▸ **Consigne de travail 1**
Dans l'article sur le toucher virtuel, reprenez le passage allant de « La réalité virtuelle » jusqu'à « en les déplaçant. » en changeant « exosquelette » en « armature ».
▸ **Consigne de travail 2**
Veuillez condenser le paragraphe de l'article sur le toucher virtuel qui commence par « Pour cela, il met à profit » en conservant ses faits principaux.
▸ **Consigne de travail 3**
D'après l'article sur le toucher virtuel, avec quelle précision le point de convergence du premier prototype peut-il être focalisé ?

▸ **Texte à étudier**

- - - - -

La réalité virtuelle envahit progressivement notre environnement, artistique, publicitaire, mais surtout ludique. Jusqu’ici, tous nos sens étaient trompés, sauf un : celui du toucher. La barrière vient de tomber...
Jusqu’ici, la transmission de sensations tactiles s’appuyait sur le principe de la rétroaction haptique, un procédé qui permet aux utilisateurs de sentir les objets créés en 3D. Mais l’illusion, minée par le poids de cette espèce d’exosquelette (1 kg en moyenne), restait bien imparfaite. La société canadienne Haptic Technologies (Montréal) avait récemment transposé cette technique à un écran tactile spécialement adapté, permettant de sentir les objets tout en les déplaçant.
Takayuki Iwamoto et ses collègues de l’Université de Tokyo viennent peut-être de franchir le pas ultime… en détachant l’interface sensible de son support matériel pour la projeter dans l’espace.
Pour cela, il met à profit certaines caractéristiques des ondes sonores, et plus particulièrement des ultrasons. Le bruit est en effet une onde de pression, comme chacun sait, capable d’exercer une poussée non seulement sur notre tympan, qu’elle met en mouvement. Un objet fin et fragile peut même être brisé de cette manière. Si l’on utilise une série d’émetteurs ultrasonores soigneusement synchronisés, il est possible de focaliser cette onde en un point précis. Et si on approche la main de ce point invisible on pourra le sentir.
Le premier prototype créé par Takayuki Iwamoto comporte 85 cellules d’émission ultrasonores, et ne fonctionne actuellement que dans un plan vertical. Le point de convergence peut être focalisé avec une précision de 1 centimètre, déplacé à volonté ou scindé en plusieurs parties qui peuvent être ressenties simultanément par plusieurs personnes.
Lors d’une démonstration au Siggraph 2008 (à Los Angeles, du 11 au 15 août), l’appareil émetteur était couplé à une caméra qui décryptait la position de la main et commandait le déplacement du point ressenti de façon à donner l’illusion que l’expérimentateur parcourait une surface plane, ou l’arête d’un cube. A l’écran, une image virtuelle complétait l’illusion en combinant la représentation de la main en mouvement en contact avec l’objet rendu visible.

- - - - -

Éléments issus d'une source de données
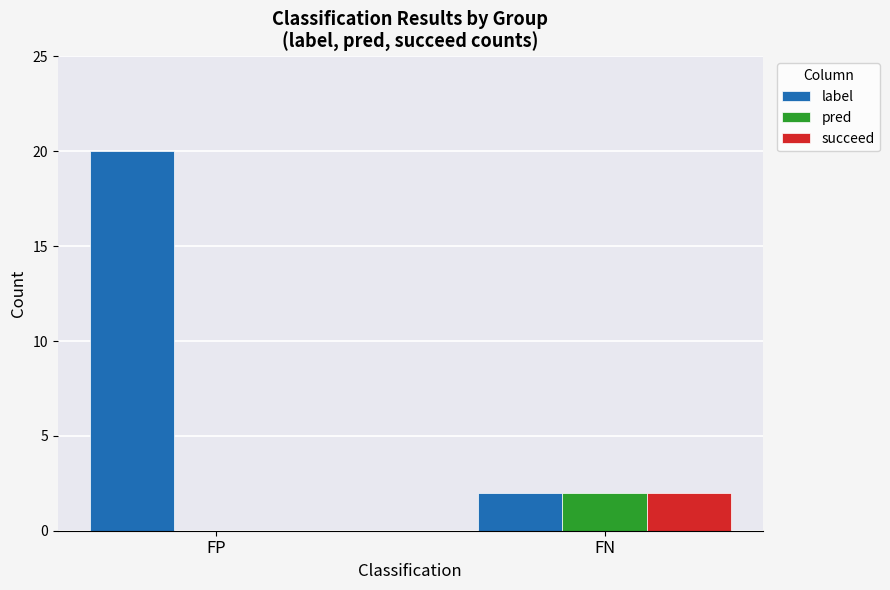

Read the label value at FP.

20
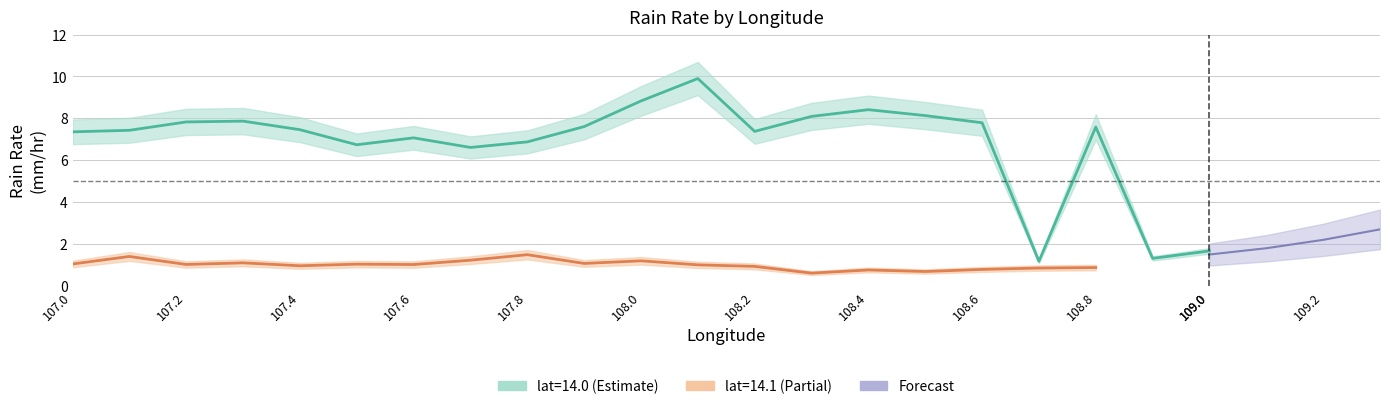

How many data points does each series have?

21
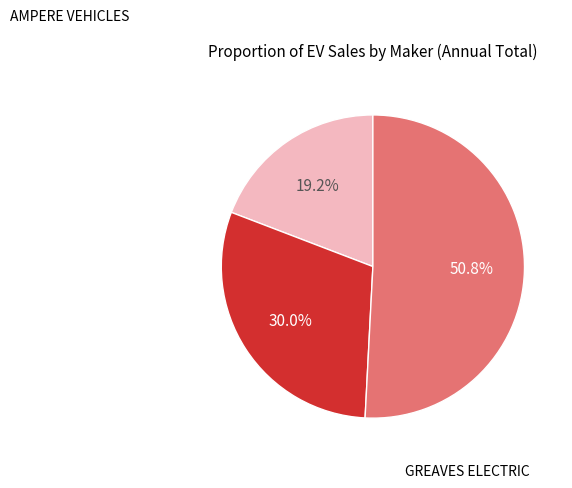

Does any single category account for the majority?

Yes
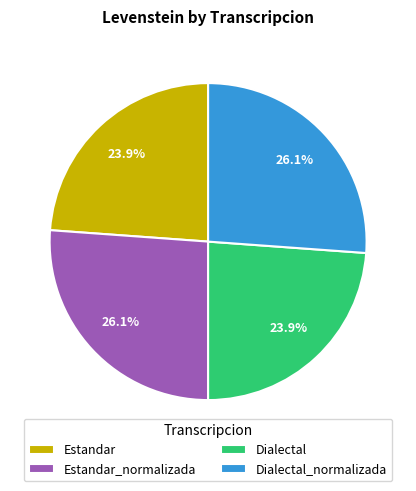

How much of the chart is everything except Dialectal?

76.1%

- - - - -

▸ **Corrigé de l'exercice 1**
La réalité virtuelle envahit progressivement notre environnement, artistique, publicitaire, mais surtout ludique. Jusqu’ici, tous nos sens étaient trompés, sauf un : celui du toucher. La barrière vient de tomber...
Jusqu’ici, la transmission de sensations tactiles s’appuyait sur le principe de la rétroaction haptique, un procédé qui permet aux utilisateurs de sentir les objets créés en 3D. Mais l’illusion, minée par le poids de cette espèce d’armature (1 kg en moyenne), restait bien imparfaite. La société canadienne Haptic Technologies (Montréal) avait récemment transposé cette technique à un écran tactile spécialement adapté, permettant de sentir les objets tout en les déplaçant.

▸ **Corrigé de l'exercice 2**
Le dispositif exploite les ultrasons. Le son est une onde de pression capable d'exercer une poussée, au point de pouvoir briser un objet fin et fragile. Une série d'émetteurs ultrasonores soigneusement synchronisés permet de focaliser cette onde en un point précis, que l'on sent en y approchant la main.

▸ **Corrigé de l'exercice 3**
Avec une précision de 1 centimètre.